Studio album by Mütiilation
- Released: 1995
- Recorded: Black Legions Studio
- Genre: Black metal
- Label: Drakkar Productions (DKCD001)

Mütiilation chronology
| Hail Satanas We Are the Black Legions (1994) | Vampires of Black Imperial Blood (1995) | Remains of a Ruined, Dead, Cursed Soul (1999) |

End All Life Productions re-release

= Vampires of Black Imperial Blood =

Vampires of Black Imperial Blood is the debut album by French black metal group Mütiilation. The album is noted for being the first full length release in the Les Légions Noires movement, it was also the first full-length CD publication from Drakkar Productions, a French record label freshly established in 1994 by fellow musician Noktu (frontman of Celestia).

==Reissues==
Originally limited to 1000 copies, the album was reissued in 1999 as a double-LP by End All Life Productions, in a limited pressing of 100 numbered copies. This edition had a slightly different track listing, including three bonus tracks. The album was bootlegged in 2005 by Tragic Empire Records, in an undisclosed amount, with the same track listing as the double-LP. In 2009 Dark Adversary Productions (Australia) did an official reissue of this album with the same track listing as the original CD press.

==Critical reception==

This album, together with March to the Black Holocaust, was instrumental in establishing the reputation of the Black Legions among underground black metal circles. The overall reception of the album was highly polarized with some dismissing it as "forgettable melancholic drivel". Globally, the most notable elements appear to be the "twisted", "demented but catchy riffs" and, most importantly, the "melancholic", "bleak and lugubrious", "depressive atmosphere", that differed from the established Norwegian black metal acts of that time. On the base of this album, Mütiilation is often credited for inventing the "depressive/suicidal black metal" subgenre, that would spawn acts such as Xasthur and Shining. However, unlike groups the album influenced, "Vampires..." shows a wider range of dynamics and an unmistakable style of songwriting, especially for that era of the genre.
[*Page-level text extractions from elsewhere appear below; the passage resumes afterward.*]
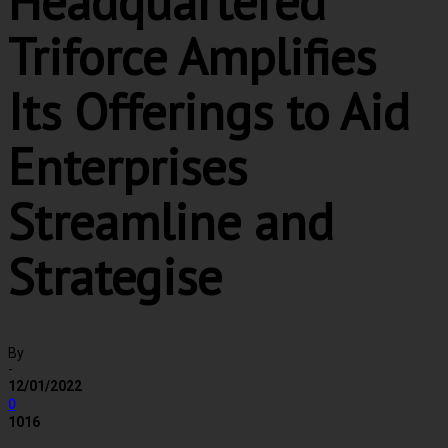
Headquartered
Triforce Amplifies
Its Offerings to Aid
Enterprises
Streamline and
Strategise
By
-
12/01/2022
0
1016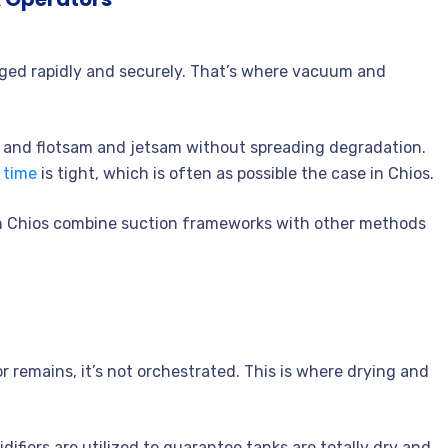
rged rapidly and securely. That’s where vacuum and
, and flotsam and jetsam without spreading degradation.
 time
is tight, which is often as possible the case in Chios.
in Chios combine suction frameworks with other methods
r remains, it’s not orchestrated. This is where drying and
ifiers are utilized to guarantee tanks are totally dry and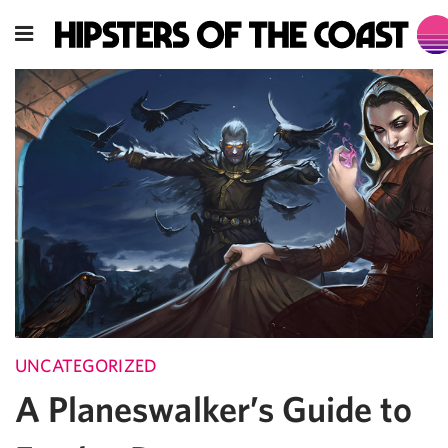
UNCATEGORIZED
A Planeswalker’s Guide to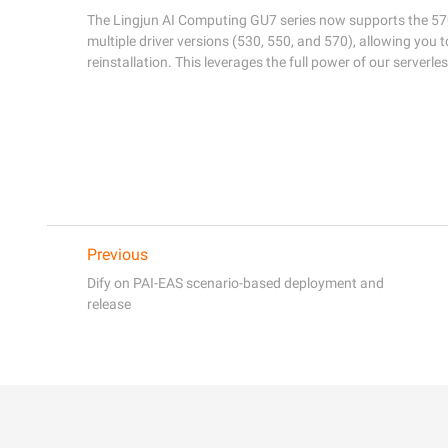
The Lingjun AI Computing GU7 series now supports the 570 d
multiple driver versions (530, 550, and 570), allowing you t
reinstallation. This leverages the full power of our serverle
Previous
Dify on PAI-EAS scenario-based deployment and
release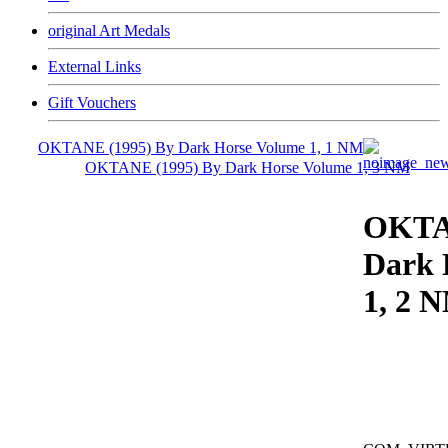
original Art Medals
External Links
Gift Vouchers
OKTANE (1995) By Dark Horse Volume 1, 1 NM
OKTANE (1995) By Dark Horse Volume 1, 3 NM
OKTA
Dark 
1, 2 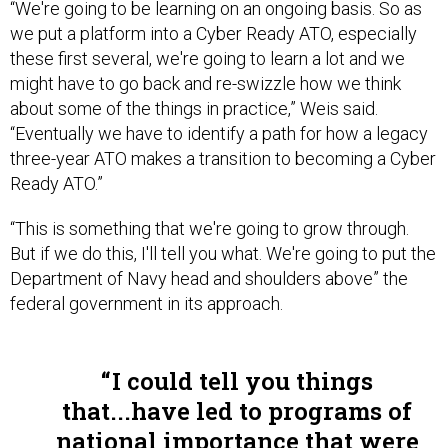
“We're going to be learning on an ongoing basis. So as
we put a platform into a Cyber Ready ATO, especially
these first several, we're going to learn a lot and we
might have to go back and re-swizzle how we think
about some of the things in practice,” Weis said.
“Eventually we have to identify a path for how a legacy
three-year ATO makes a transition to becoming a Cyber
Ready ATO.”
“This is something that we're going to grow through.
But if we do this, I'll tell you what. We're going to put the
Department of Navy head and shoulders above” the
federal government in its approach.
I could tell you things
that...have led to programs of
national importance that were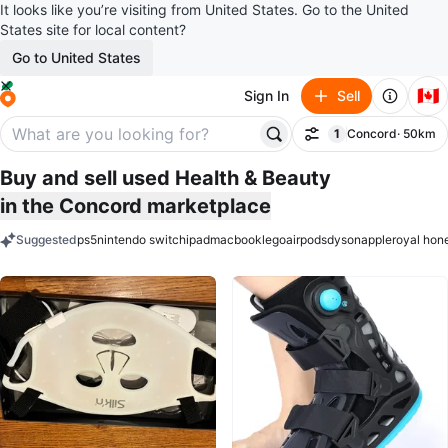
It looks like you’re visiting from United States. Go to the United
States site for local content?
Go to United States
🇨🇦
Sign In
Sell
1
Concord
· 50km
Filter
filter applied
Buy and sell used Health & Beauty
in the Concord marketplace
Suggested
ps5
nintendo switch
ipad
macbook
lego
airpods
dyson
apple
royal hon
keywords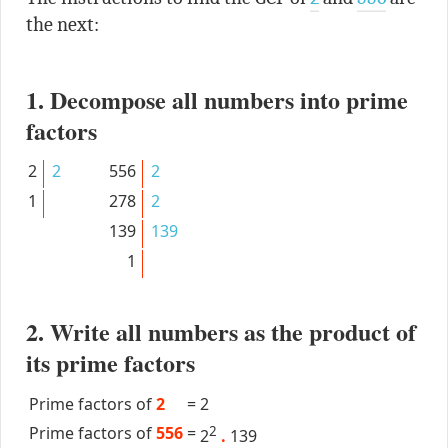
the next:
1. Decompose all numbers into prime
factors
2
2
556
2
1
278
2
139
139
1
2. Write all numbers as the product of
its prime factors
Prime factors of
2
=
2
Prime factors of
556
=
2
2
.
139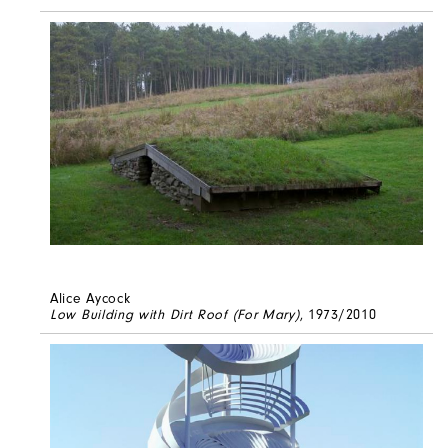
Alice Aycock
Low Building with Dirt Roof (For Mary)
, 1973/2010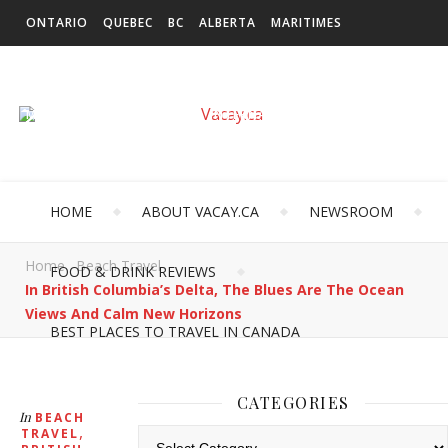
ONTARIO
QUEBEC
BC
ALBERTA
MARITIMES
SASKATCHEWAN
NEWFOUNDLAND & LABRADOR
MANITOBA
TERRITORIES
INTERNATIONAL
HOME
ABOUT VACAY.CA
NEWSROOM
Home
Beach Travel
FOOD & DRINK REVIEWS
In British Columbia’s Delta, The Blues Are The Ocean
Views And Calm New Horizons
BEST PLACES TO TRAVEL IN CANADA
CATEGORIES
In
BEACH
,
TRAVEL
Categories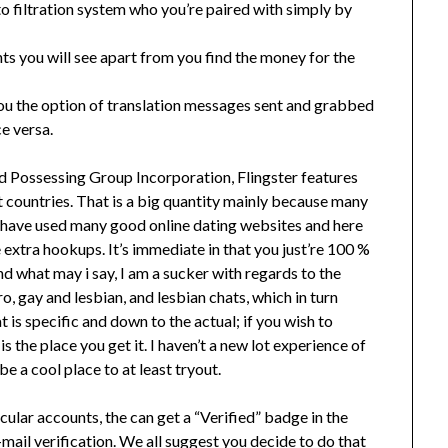
o filtration system who you’re paired with simply by
ts you will see apart from you find the money for the
 you the option of translation messages sent and grabbed
e versa.
d Possessing Group Incorporation, Flingster features
nt countries. That is a big quantity mainly because many
 I have used many good online dating websites and here
 extra hookups. It’s immediate in that you just’re 100 %
and what may i say, I am a sucker with regards to the
o, gay and lesbian, and lesbian chats, which in turn
is specific and down to the actual; if you wish to
s the place you get it. I haven’t a new lot experience of
e a cool place to at least tryout.
icular accounts, the can get a “Verified” badge in the
-mail verification. We all suggest you decide to do that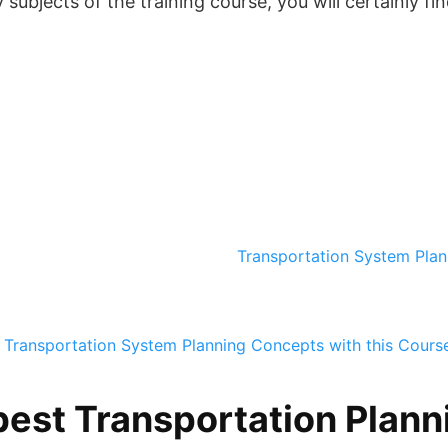
ubjects of the training course, you will certainly fin
Transportation System Pla
 Transportation System Planning Concepts with this Cours
best Transportation Planni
While the production quality has been acclaimed as "significantly clearer" than on earlier Mütiilation demos, other reviewers described it as a "nonexistent production",
or even an "ultra primitive sound quality (...) making Darkthrone sound downright hi-fi".

==Track listings==
===Drakkar Original Pressing/Dark Adversary Pressing===

| No. | Title | Length |
|---|---|---|
| 1. | "Magical Shadows of a Tragic Past" | 10:00 |
| 2. | "Born Under the Master's Spell" (this track is missing on the re-release.) | 5:29 |
| 3. | "Ravens of My Funeral" | 7:41 |
| 4. | "Black Imperial Blood" | 5:35 |
| 5. | "Eternal Empire of Majesty Death" | 7:06 |
| 6. | "Transylvania" | 5:52 |
| 7. | "Under Ardailles Night" | 4:22 |
| 8. | "Tears of a Melancholic Vampire" | 8:01 |

===End All Life LP===

| No. | Title | Length |
|---|---|---|
| 1. | "Magical Shadows of a Tragic Past" | 10:00 |
| 2. | "Ravens of My Funeral" | 7:41 |
| 3. | "Black Imperial Blood" | 5:35 |
| 4. | "Eternal Empire of Majesty Death" | 7:06 |
| 5. | "Transylvania" | 5:52 |
| 6. | "Under Ardailles Night" | 4:22 |
| 7. | "Tears of a Melancholic Vampire" | 8:01 |
| 8. | "Forests of an Evil Dream" (bonus track) | 5:27 |
| 9. | "Travels To Sadness, Hate And Depression" (bonus track) | 7:13 |
| 10. | "The Rite Of Darkness" (Bathory cover version, from The Return......, 1985) | 5:32 |

==Trivia==
- This was the first recording to feature Mørdrëd.
- This album features both real drums as well as a drum machine, while on the following Mütiilation releases (notably ones that were recorded as a one-man project) Meyhna'ch would rely solely on a drum machine. The final Mütiilation album, Sorrow Galaxies, also featured actual drums.